Die junge Generation: Tobias Huf, Student, 20 J.
Neben Ehrlichkeit und Hilfsbereitschaft ist es mir wichtig, dass meine Freunde spontan sind und viel unternehmen wollen, egal ob zu zweit oder in einer Gruppe. Wir sollten viel zusammen lachen können, und uns sollte nichts peinlich voreinander sein. Allerdings gibt es immer wieder Probleme, wie in meinem Fall, als ich nach Augsburg zum Studieren gezogen bin. Wie hält man Kontakt mit den Freunden aus der Schule oder denen, die selber zum Studieren oder ins Ausland gegangen sind? Man kann sie ja schließlich nicht immer treffen und mal zusammen in die Stadt gehen oder sich zum Feiern verabreden. Dann ist es wichtig, dass man viel mit ihnen schreibt, dass sie viel erzählen, was sie gerade machen und dass sie genauso fragen, wie es mir geht - und wie geht das heutzutage besser als mit WhatsApp? Man bleibt immer informiert über den anderen und kann sich unmittelbar fürs nächste Wiedersehen verabreden. Man freut sich schließlich je mehr, desto länger man sie nicht gesehen hat. Wenn ich dann nach ein paar Wochen wieder nach Hause komme, gibt es nichts Schöneres als meine Freunde in unserem Stammlokal zu treffen und über alle Vorkommnisse ausgiebig zu quatschen.

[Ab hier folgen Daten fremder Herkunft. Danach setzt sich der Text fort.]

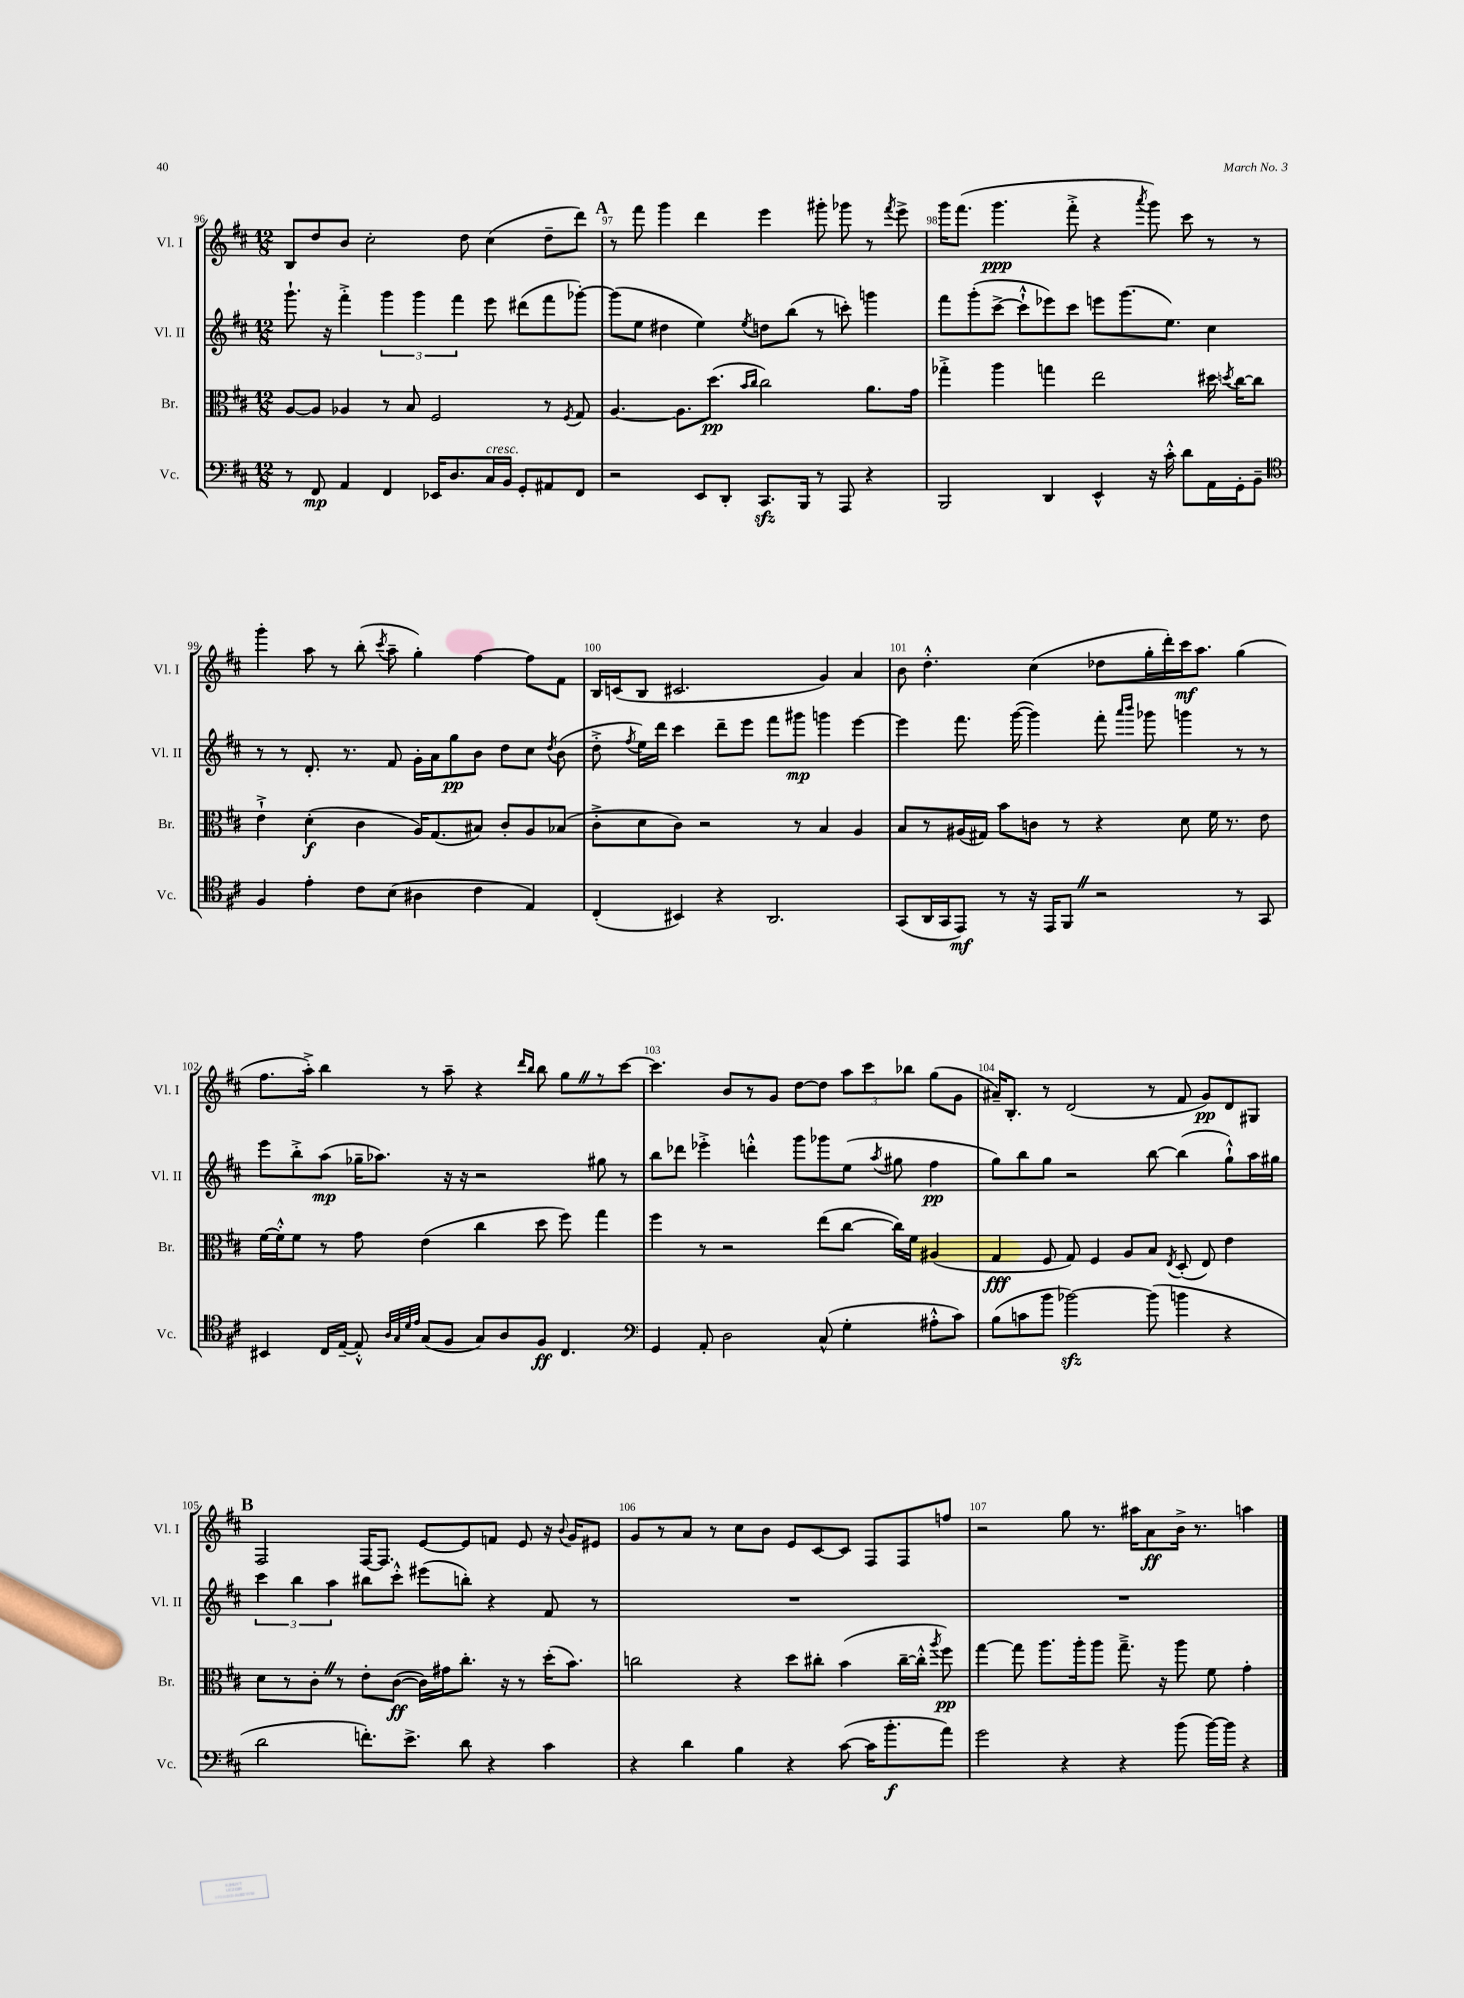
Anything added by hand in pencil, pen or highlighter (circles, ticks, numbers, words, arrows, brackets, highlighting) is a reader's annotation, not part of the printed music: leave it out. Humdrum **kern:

**kern	**dynam	**kern	**dynam	**kern	**dynam	**kern	**dynam
*part4	*part4	*part3	*part3	*part2	*part2	*part1	*part1
*staff4	*staff4	*staff3	*staff3	*staff2	*staff2	*staff1	*staff1
*I"Vc.	*	*I"Br.	*	*I"Vl. II	*	*I"Vl. I	*
*I'Vc.	*	*I'Br.	*	*I'Vl. II	*	*I'Vl. I	*
*clefF4	*	*clefC3	*	*clefG2	*	*clefG2	*
*k[f#c#]	*	*k[f#c#]	*	*k[f#c#]	*	*k[f#c#]	*
*M12/8	*	*M12/8	*	*M12/8	*	*M12/8	*
=96	=96	=96	=96	=96	=96	=96	=96
8r	.	[8A/L	.	8.ggg`\	.	8B/L	.
8FF#/	mp	8A/J]	.	.	.	8dd/	.
.	.	.	.	16r	.	.	.
4AA/	.	4A-X/	.	4fff#'^\	.	8b/J	.
.	.	.	.	.	.	2cc#'\	.
4FF#/	.	8r	.	6ggg\	.	.	.
.	.	8B/	.	.	.	.	.
.	.	.	.	6ggg\	.	.	.
16EE-X/KL	.	2F#/	.	.	.	.	.
8.D/	.	.	.	.	.	.	.
.	.	.	.	6fff#\	.	.	.
.	.	.	.	.	.	8dd\	.
!LO:TX:a:i:t=cresc.	!	!	!	!	!	!	!
16C#/L	.	.	.	8eee\	.	(4cc#\	.
16BB/JJ	.	.	.	.	.	.	.
8GG'/L	.	.	.	(8ddd#X\L	.	.	.
8AA#X/	.	8r	.	8fff#\	.	8dd~\L	.
.	.	8qF#/	.	.	.	.	.
8FF#/J	.	8G/	.	[8ggg-X'\J)	.	8ddd\J)	.
!!LO:REH:place=s1:t=A
=97	=97	=97	=97	=97	=97	=97	=97
2r	.	[4.A/	.	(8ggg-\L]	.	8r	.
.	.	.	.	8ee\J	.	8fff#\	.
.	.	.	.	4dd#X\	.	4ggg\	.
.	.	8.A\L]	.	.	.	.	.
8EE/L	.	.	.	4ee\)	.	4ddd\	.
.	.	(8.dd\J	pp	.	.	.	.
8DD'/J	.	.	.	.	.	.	.
.	.	16qqb/LL	.	.	.	.	.
.	.	16qqcc#/JJ	.	8qee/	.	.	.
8.CC#zz/L	.	2cc#\)	.	8ddn\L	.	4eee\	.
.	.	.	.	(8bb\J	.	.	.
16BBB/Jk	.	.	.	.	.	.	.
8r	.	.	.	8r	.	8ggg#X'\	.
8AAA/	.	.	.	8cccn'\)	.	8ggg-X\	.
4r	.	8.a\L	.	4gggn\	.	8r	.
.	.	.	.	.	.	8qfff#/	.
.	.	.	.	.	.	8eee^\	.
.	.	16g\Jk	.	.	.	.	.
=98	=98	=98	=98	=98	=98	=98	=98
2BBB/	.	4gg-X'^\	.	8fff#\L	.	16ggg\KL	.
.	.	.	.	.	.	(8.fff#\J	.
.	.	.	.	(8ggg'\	.	.	.
.	.	4aa\	.	[8ccc#^\J	.	4.ggg\	ppp
.	.	.	.	8ccc#`^^\L]	.	.	.
4DD/	.	4ggn\	.	8eee-X\)	.	.	.
.	.	.	.	8ccc#\J	.	8fff#'^\	.
4EE^^/	.	2ee\	.	8eeen\L	.	4r	.
.	.	.	.	(8.ggg\	.	.	.
.	.	.	.	.	.	8qaaa/	.
16r	.	.	.	.	.	8ggg\)	.
16c#'^^\	.	.	.	8.ee\J)	.	.	.
8d\L	.	.	.	.	.	8ccc#\	.
16AA\L	.	16dd#X\	.	4cc#\	.	8r	.
.	.	8qddn/	.	.	.	.	.
16GG'\J	.	[16cc#\KL	.	.	.	.	.
8BB~\J	.	8cc#\J]	.	.	.	8r	.
!!LO:LB:g=z
=99	=99	=99	=99	=99	=99	=99	=99
*clefC4	*	*	*	*	*	*	*
4F#/	.	4e`^\	.	8r	.	4ggg'\	.
.	.	.	.	8r	.	.	.
4e'\	.	(4d'\	f	8.d'/	.	8aa\	.
.	.	.	.	.	.	8r	.
.	.	.	.	8.r	.	.	.
8c#\L	.	4c#\	.	.	.	(8bb'\	.
.	.	.	.	.	.	8qccc#/	.
(8B\J	.	.	.	8f#/	.	8aa~\	.
4A#X\	.	16A/KL)	.	16g'\LL	.	4gg'\)	.
.	.	(8.G/	.	16a\J	.	.	.
.	.	.	.	8gg\	pp	.	.
4c#\	.	8B#X/J)	.	8b\J	.	[4ff#\	.
.	.	8c#'/L	.	8dd\L	.	.	.
4E/)	.	8A/	.	8cc#\J	.	8ff#\L]	.
.	.	.	.	8qdd/	.	.	.
.	.	(8B-X/J	.	(8b\	.	8f#\J	.
=100	=100	=100	=100	=100	=100	=100	=100
(4C#'/	.	8c#'^\L	.	8dd'^\	.	16B/LL	.
.	.	.	.	.	.	(16cn/J	.
.	.	.	.	8qff#/	.	.	.
.	.	8d\	.	16ee\LL)	.	8B/J	.
.	.	.	.	16ddd\JJ	.	.	.
4BB#X/)	.	8c#\J)	.	4ccc#\	.	2.c#X/	.
.	.	2r	.	.	.	.	.
4r	.	.	.	8ddd~\L	.	.	.
.	.	.	.	8eee\J	.	.	.
2.AA/	.	.	.	8fff#\L	.	.	.
.	.	8r	.	8ggg#X\J	mp	.	.
.	.	4B/	.	4gggn\	.	4g/)	.
.	.	4A/	.	[4eee\	.	4a/	.
=101	=101	=101	=101	=101	=101	=101	=101
(8GG/L	.	8B/L	.	4eee\]	.	8b\	.
16AA/L	.	8r	.	.	.	4.dd'^^\	.
16GG/J	.	.	.	.	.	.	.
8EE/J)	mf	(16A#X/L	.	8.fff#\	.	.	.
.	.	16G#X/JJ)	.	.	.	.	.
8r	.	8b\L	.	.	.	.	.
.	.	.	.	([16ggg\	.	.	.
16r	.	8cn\J	.	4ggg\])	.	(4cc#\	.
16EE/KL	.	.	.	.	.	.	.
8FF#Z/J	.	8r	.	.	.	.	.
2r	.	4r	.	8fff#'\	.	8dd-X\L	.
.	.	.	.	16qqaaa/LL	.	.	.
.	.	.	.	16qqbbb/JJ	.	.	.
.	.	.	.	8ggg-X\	.	16gg'\L	.
.	.	.	.	.	.	16ddd'\)	.
.	.	8d\	.	4gggn\	.	16ccc#\J	mf
.	.	.	.	.	.	8.aa\J	.
.	.	16f#\	.	.	.	.	.
.	.	8.r	.	.	.	.	.
8r	.	.	.	8r	.	(4gg\	.
8GG/	.	8e\	.	8r	.	.	.
!!LO:LB:g=z
=102	=102	=102	=102	=102	=102	=102	=102
4BB#X/	.	[16f#\LL	.	8eee\L	.	8.ff#\L	.
.	.	16f#'^^\J]	.	.	.	.	.
.	.	8f#\J	.	8bb'^\	.	.	.
.	.	.	.	.	.	16aa'^\Jk)	.
16C#/LL	.	8r	.	(8aa\J	mp	4bb\	.
[16E~/JJ	.	.	.	.	.	.	.
8E'^^/]	.	8g\	.	16gg-X~\KL	.	.	.
.	.	.	.	8.aa-X\J)	.	.	.
32qqA/LLL	.	.	.	.	.	.	.
32qqG/	.	.	.	.	.	.	.
32qqd/	.	.	.	.	.	.	.
32qqe/JJJ	.	.	.	.	.	.	.
(8G/L	.	(4e\	.	.	.	8r	.
8F#/J	.	.	.	16r	.	8aa~\	.
.	.	.	.	16r	.	.	.
8G/L)	.	4cc#\	.	2r	.	4r	.
8A/	.	.	.	.	.	.	.
.	.	.	.	.	.	16qqddd/LL	.
.	.	.	.	.	.	16qqbb/JJ	.
8F#/J	ff	8dd\	.	.	.	8bb\	.
4.C#/	.	8ff#\)	.	.	.	8ggZ\L	.
.	.	4gg\	.	8gg#X\	.	8r	.
.	.	.	.	8r	.	[8ccc#\J	.
=103	=103	=103	=103	=103	=103	=103	=103
*clefF4	*	*	*	*	*	*	*
4GG/	.	4ff#\	.	8bb\L	.	4.ccc#\]	.
.	.	.	.	8ddd-X\J	.	.	.
8AA'/	.	8r	.	4eee-X'^\	.	.	.
2D\	.	2r	.	.	.	8b/L	.
.	.	.	.	4dddn'^^\	.	8r	.
.	.	.	.	.	.	8g/J	.
.	.	.	.	8ggg\L	.	[8dd\L	.
(8C#^^/	.	(8ee\L	.	8ggg-X\	.	8dd\J]	.
4G'\	.	[8cc#\J	.	(8ee\J	.	12aa\L	.
.	.	.	.	.	.	12ccc#\	.
.	.	.	.	8qaa/	.	.	.
.	.	16cc#\LL])	.	8gg#X\	.	.	.
.	.	.	.	.	.	12bb-X\J	.
.	.	16f#\JJ	.	.	.	.	.
8A#X'^^\L	.	(4A#X/	.	4ff#\	pp	(8gg\L	.
8c#\J)	.	.	.	.	.	8g\J	.
=104	=104	=104	=104	=104	=104	=104	=104
(8B\L	.	4G/	fff	8gg\L)	.	16a#X~/KL)	.
.	.	.	.	.	.	8.B'/J	.
8cn\	.	.	.	8bb\	.	.	.
8b\J	.	8F#/	.	8gg\J	.	8r	.
[2b-Xzz\)	.	8G/)	.	2r	.	(2d/	.
.	.	4F#/	.	.	.	.	.
.	.	8A/L	.	.	.	.	.
(8b-\]	.	8B/J	.	[8bb\	.	8r	.
.	.	8qE/	.	.	.	.	.
4bn\	.	(8D'/	.	(4bb\]	.	8f#/	.
.	.	8E/)	.	.	.	8g/L)	pp
4r	.	4e\	.	8gg`^^\L)	.	8d/	.
.	.	.	.	16aa\L	.	8G#X/J	.
.	.	.	.	16gg#X\JJ	.	.	.
!!LO:LB:g=z
!!LO:REH:place=s1:t=B
=105	=105	=105	=105	=105	=105	=105	=105
2d\	.	8d\L	.	6ccc#\	.	2F#/	.
.	.	8r	.	.	.	.	.
.	.	.	.	6bb\	.	.	.
.	.	8c#'Z\J	.	.	.	.	.
.	.	.	.	6aa\	.	.	.
.	.	8r	.	.	.	.	.
8.fn'\L)	.	8e'\L	.	8bb#X\L	.	[16F#/KL	.
.	.	.	.	.	.	8.F#/J]	.
.	.	([8c#\J	ff	8ccc#'^^\J	.	.	.
8.e^\J	.	.	.	.	.	.	.
.	.	16c#\LL])	.	(8eee#X\L	.	[8e/L	.
.	.	16g#X\J	.	.	.	.	.
8d\	.	8.cc#'\J	.	8bbn'\J)	.	8e/]	.
4r	.	.	.	4r	.	8fn/J	.
.	.	16r	.	.	.	.	.
.	.	8r	.	.	.	8e/	.
4c#\	.	(16dd'\KL	.	8f#/	.	16r	.
.	.	.	.	.	.	8qqb/	.
.	.	8.b\J)	.	.	.	16g/KL	.
.	.	.	.	8r	.	8e#X/J	.
=106	=106	=106	=106	=106	=106	=106	=106
4r	.	2ccn\	.	1.r	.	8g/L	.
.	.	.	.	.	.	8r	.
4d\	.	.	.	.	.	8a/J	.
.	.	.	.	.	.	8r	.
4B\	.	4r	.	.	.	8cc#\L	.
.	.	.	.	.	.	8b\J	.
4r	.	8dd\L	.	.	.	8e/L	.
.	.	8cc#X'\J	.	.	.	[8c#/	.
([8c#\	.	(4b\	.	.	.	8c#/J]	.
16c#\KL]	.	.	.	.	.	8F#/L	.
8.b'\	f	.	.	.	.	.	.
.	.	[16cc#~\LL	.	.	.	8F#/	.
.	.	16cc#'^^\JJ]	.	.	.	.	.
.	.	8qaa/	.	.	.	.	.
8a\J)	.	8ff#\)	pp	.	.	8ffn/J	.
=107	=107	=107	=107	=107	=107	=107	=107
2g\	.	[4gg\	.	1.r	.	2r	.
.	.	8gg\]	.	.	.	.	.
.	.	8.aa\L	.	.	.	.	.
4r	.	.	.	.	.	8gg\	.
.	.	16aa'\k	.	.	.	.	.
.	.	8aa\J	.	.	.	8.r	.
4r	.	8.gg~^\	.	.	.	.	.
.	.	.	.	.	.	16aa#X\KL	.
.	.	.	.	.	.	8a\	ff
.	.	16r	.	.	.	.	.
(8b\	.	8aa\	.	.	.	16b^\Jk	.
.	.	.	.	.	.	8.r	.
[16b\LL)	.	8f#\	.	.	.	.	.
16b\JJ]	.	.	.	.	.	.	.
4r	.	4g'\	.	.	.	4aan\	.
==	==	==	==	==	==	==	==
*-	*-	*-	*-	*-	*-	*-	*-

Natürlich habe ich in Augsburg neue Freunde gefunden, mit denen das Treffen leichter fällt und mit denen man viel mehr macht, da ich sie fast jeden Tag sehe. Allerdings muss man da auch erst die „Richtigen“ finden, die zu jemanden passen und da bleiben die besten Freunde erstmal die, die daheim auf mich warten. Mit meinen neuen Freunden gehe ich gerne abends feiern und im Sommer gerne an den See, während wir uns im Winter meistens etwas zuhause unternehmen. Man sieht sich also jeden Tag in der Uni und schreibt mit denen neue Geschichten, umso schwieriger wird es dann allerdings, die „alten“ Freunde nicht zu vergessen.